Repellents: Wave of the future?
1 Sep, 2004 By: Norman Cooper Pest Management ProfessionalThere is a significant change happening in the thoughts, plans and laboratories of the people who create the new products we use. It's still too early to tell whether this change will mature into what historians will call a "paradigm shift" (a decidedly overused term). That will depend upon whether this change results in better products and a more effective and successful way for us to conduct our business. But if these ideas can come to market as effective products, our industry will benefit from a more effective and lower risk tool arsenal.
Over the past few years, we have seen two trends negatively impact our ability to control pests:
1. Increased pesticide regulation — This has been a trend that shows no sign of stopping soon. It is offset somewhat by foot-dragging in the execution of regulatory prohibitions because these agents, while toxic, are necessary. Without effective replacements, the benefits gained by stopping their use is offset by the economic consequences of withholding them. This catch-22 will become worse before it gets better. Regulatory attempts to ban these products will be met with acceptance only if effective replacements are available.
2. Resistance — At the same time, recognition is growing that killing individual pests might not be the best model for controlling the pest species. In this sense, pest control has a lot in common with medicine. In the area of infectious disease, drug companies have found themselves in a constant battle to develop new antibiotics as microscopic bugs evolve into resistant strains that no longer respond to the treatments. Fortunately, the pharmaceutical industry has been able to keep up, but the problem they face in the future is not the ability to develop products that will kill microbes, but the ability to do so without also killing the patient. Life, if it is to survive, overcomes toxic threats by evolving into resistant strains that no longer respond to existing treatments, and the increasing toxicity needed to control disease-causing microbes becomes too toxic to use. Sound familiar?
REPEL VS. KILL
What is emerging from current pest control research is the recognition that you might not be able to kill all the pests, but you might be able to repel them. Repellents have been around for longer than the toxins we commonly use, but until recently, have been relatively ineffective when compared with modern pesticides.

§ Extrinsic camera parameter data:
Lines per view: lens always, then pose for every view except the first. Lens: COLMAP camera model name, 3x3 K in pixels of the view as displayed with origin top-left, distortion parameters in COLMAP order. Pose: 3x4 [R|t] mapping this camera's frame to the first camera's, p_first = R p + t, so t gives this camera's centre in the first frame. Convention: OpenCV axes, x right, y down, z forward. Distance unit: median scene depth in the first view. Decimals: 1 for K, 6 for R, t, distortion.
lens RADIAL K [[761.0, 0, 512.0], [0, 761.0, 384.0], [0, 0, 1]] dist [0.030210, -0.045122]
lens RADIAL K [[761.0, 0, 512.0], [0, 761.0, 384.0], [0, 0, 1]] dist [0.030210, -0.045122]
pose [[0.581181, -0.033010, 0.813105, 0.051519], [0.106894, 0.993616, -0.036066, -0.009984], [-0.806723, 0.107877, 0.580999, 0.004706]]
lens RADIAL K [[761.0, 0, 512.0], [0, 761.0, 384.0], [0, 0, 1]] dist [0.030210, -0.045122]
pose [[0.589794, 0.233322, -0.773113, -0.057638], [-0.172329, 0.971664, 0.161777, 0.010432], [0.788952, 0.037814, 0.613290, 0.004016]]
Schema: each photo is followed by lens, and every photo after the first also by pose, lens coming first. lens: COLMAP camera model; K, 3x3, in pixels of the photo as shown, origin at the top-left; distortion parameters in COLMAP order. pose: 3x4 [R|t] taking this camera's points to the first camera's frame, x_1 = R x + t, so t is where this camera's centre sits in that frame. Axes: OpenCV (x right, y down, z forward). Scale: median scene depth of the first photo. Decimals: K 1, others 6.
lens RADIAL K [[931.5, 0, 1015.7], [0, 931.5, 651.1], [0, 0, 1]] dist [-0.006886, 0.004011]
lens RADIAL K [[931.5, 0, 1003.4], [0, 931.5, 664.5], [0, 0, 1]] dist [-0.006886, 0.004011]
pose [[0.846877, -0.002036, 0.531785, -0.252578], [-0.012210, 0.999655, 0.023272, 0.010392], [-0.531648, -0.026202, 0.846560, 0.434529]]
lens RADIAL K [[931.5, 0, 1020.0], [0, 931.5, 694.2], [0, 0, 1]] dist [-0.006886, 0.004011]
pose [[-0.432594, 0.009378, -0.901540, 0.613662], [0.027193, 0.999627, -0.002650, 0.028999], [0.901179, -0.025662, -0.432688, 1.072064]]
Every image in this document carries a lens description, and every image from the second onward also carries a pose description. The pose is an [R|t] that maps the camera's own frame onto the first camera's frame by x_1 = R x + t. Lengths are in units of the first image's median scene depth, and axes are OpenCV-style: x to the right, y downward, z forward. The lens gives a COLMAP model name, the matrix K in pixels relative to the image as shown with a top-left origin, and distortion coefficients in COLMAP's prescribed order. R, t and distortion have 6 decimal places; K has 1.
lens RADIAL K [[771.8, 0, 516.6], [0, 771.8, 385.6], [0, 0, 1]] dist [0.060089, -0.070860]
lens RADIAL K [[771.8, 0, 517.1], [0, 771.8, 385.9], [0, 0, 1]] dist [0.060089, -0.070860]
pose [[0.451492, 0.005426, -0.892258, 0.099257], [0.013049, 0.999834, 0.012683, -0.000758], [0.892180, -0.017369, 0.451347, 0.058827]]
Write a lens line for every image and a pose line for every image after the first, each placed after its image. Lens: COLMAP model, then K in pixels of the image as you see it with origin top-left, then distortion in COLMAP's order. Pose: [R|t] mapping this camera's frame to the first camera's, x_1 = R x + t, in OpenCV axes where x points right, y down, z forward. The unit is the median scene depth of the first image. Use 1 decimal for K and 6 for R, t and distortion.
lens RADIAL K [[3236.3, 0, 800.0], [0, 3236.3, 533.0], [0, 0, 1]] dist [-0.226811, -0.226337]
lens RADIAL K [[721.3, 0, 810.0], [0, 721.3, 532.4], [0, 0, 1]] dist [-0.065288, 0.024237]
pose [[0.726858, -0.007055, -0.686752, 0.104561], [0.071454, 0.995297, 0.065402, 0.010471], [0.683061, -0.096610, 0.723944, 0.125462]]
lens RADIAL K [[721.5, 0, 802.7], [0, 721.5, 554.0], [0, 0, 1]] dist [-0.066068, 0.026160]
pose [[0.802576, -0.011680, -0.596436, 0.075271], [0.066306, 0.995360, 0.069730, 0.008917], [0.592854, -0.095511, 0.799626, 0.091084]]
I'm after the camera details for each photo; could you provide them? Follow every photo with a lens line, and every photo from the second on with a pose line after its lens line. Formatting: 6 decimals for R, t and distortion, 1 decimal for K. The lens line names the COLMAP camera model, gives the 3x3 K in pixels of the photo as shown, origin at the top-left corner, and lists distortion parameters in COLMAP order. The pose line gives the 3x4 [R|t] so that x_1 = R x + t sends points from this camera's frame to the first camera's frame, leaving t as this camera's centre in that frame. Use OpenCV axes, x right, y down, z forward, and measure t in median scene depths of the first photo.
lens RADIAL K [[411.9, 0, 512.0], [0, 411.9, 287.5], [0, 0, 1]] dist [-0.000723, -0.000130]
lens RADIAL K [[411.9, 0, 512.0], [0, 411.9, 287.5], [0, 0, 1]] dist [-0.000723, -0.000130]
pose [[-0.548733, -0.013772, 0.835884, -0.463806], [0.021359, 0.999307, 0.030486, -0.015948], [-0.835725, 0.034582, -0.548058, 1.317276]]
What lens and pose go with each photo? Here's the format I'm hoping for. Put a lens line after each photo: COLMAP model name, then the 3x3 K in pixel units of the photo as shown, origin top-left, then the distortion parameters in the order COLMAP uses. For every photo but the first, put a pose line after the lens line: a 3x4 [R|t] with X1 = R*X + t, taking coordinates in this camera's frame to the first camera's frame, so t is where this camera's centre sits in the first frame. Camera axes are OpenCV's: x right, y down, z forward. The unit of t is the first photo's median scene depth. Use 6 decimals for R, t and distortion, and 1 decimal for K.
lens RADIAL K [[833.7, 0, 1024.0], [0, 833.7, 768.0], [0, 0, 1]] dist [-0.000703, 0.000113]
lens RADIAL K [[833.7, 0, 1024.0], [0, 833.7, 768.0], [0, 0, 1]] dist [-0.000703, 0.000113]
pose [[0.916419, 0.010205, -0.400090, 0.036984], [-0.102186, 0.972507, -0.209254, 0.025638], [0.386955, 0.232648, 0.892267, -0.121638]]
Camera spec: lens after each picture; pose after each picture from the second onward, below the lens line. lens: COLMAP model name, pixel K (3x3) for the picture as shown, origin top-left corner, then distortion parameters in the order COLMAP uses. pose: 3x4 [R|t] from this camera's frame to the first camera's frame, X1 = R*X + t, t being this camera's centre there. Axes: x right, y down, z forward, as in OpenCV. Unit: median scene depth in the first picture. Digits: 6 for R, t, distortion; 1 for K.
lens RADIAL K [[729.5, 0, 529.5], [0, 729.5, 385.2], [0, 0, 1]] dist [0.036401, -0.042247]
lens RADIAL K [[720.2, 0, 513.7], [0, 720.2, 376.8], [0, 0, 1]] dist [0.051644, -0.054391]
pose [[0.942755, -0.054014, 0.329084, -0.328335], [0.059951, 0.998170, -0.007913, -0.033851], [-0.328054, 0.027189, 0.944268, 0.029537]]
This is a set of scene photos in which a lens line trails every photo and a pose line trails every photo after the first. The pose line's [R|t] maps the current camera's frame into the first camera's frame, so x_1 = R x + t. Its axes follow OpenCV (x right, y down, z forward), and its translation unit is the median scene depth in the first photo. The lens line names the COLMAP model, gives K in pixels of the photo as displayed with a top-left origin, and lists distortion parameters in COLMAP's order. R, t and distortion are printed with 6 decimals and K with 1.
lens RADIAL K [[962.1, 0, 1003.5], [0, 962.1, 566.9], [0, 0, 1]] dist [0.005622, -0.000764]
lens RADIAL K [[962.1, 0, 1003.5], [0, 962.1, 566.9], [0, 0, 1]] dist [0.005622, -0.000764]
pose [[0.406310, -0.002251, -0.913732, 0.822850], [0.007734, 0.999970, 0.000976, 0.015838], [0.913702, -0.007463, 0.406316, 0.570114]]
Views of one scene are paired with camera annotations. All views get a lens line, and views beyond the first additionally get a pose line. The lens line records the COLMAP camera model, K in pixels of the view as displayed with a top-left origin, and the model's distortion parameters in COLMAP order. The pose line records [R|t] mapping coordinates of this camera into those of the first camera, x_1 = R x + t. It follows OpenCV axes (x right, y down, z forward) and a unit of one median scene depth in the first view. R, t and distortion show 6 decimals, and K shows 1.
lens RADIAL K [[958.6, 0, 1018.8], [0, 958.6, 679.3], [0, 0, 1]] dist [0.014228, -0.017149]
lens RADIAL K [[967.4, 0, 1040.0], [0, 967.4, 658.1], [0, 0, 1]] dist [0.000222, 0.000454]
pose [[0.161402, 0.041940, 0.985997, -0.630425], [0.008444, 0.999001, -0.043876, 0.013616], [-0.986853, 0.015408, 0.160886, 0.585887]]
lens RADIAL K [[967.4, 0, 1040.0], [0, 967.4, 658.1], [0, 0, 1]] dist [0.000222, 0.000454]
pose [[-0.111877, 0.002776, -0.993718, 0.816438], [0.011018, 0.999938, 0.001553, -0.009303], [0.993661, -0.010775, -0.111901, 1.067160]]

§ PROBLEM 1:
What two trends does the repellents article say have negatively affected the ability to control pests?
§ PROBLEM 2:
From the repellents article, copy the passage between "Repellents: Wave of" and "risk tool arsenal.", inclusive.
§ PROBLEM 3:
Carry on the repellents article from the end of its final sentence.

§ TASK ANSWER 1:
Increased pesticide regulation and resistance.

§ TASK ANSWER 2:
Repellents: Wave of the future?
1 Sep, 2004 By: Norman Cooper Pest Management ProfessionalThere is a significant change happening in the thoughts, plans and laboratories of the people who create the new products we use. It's still too early to tell whether this change will mature into what historians will call a "paradigm shift" (a decidedly overused term). That will depend upon whether this change results in better products and a more effective and successful way for us to conduct our business. But if these ideas can come to market as effective products, our industry will benefit from a more effective and lower risk tool arsenal.

§ TASK ANSWER 3:
They are much safer, because the doses need to repel are less than toxic, thus eliminating the environmental toxicity issues that plague regulators. And because they are nontoxic, they are not subject to the emergence of resistant strains — thus enabling them to remain effective indefinitely. The challenge now is to evolve agents with repellent properties that keep pests away as well as the control agents we now use.
At the PestWorld 2003 show in Dallas, I saw the future in that regard. Capsicum, which makes peppers hot, is used to make pepper spray. It has also been used as a repellent for insects, mammals, birds and other species for centuries. In fact, in the years before the modern chemical pesticide industry, capsicum was among the best pest control agents available.
NTI International (609/734-8484), a New Jersey company, has taken capsicum and complexed it with other food-grade ingredients to increase the repellency of capsicum until it works as well, if not better, than the pesticides currently accepted as perimeter control agents. The product, NouGuard, increases the irritancy of capsicum because its ingredients have an attraction to cell membrane components and the outer surfaces of insects. It persists outdoors in the wet Florida climate for more than three months per application.
In a conversation I had with a colleague, an owner of a major pest control company, I learned that he not only uses the product but believes it's the wave of the future. And in conversations with researchers and suppliers, I have learned that most believe repellents hold the most promise for the future of pest control. Having done some research for NTI myself, I tend to agree.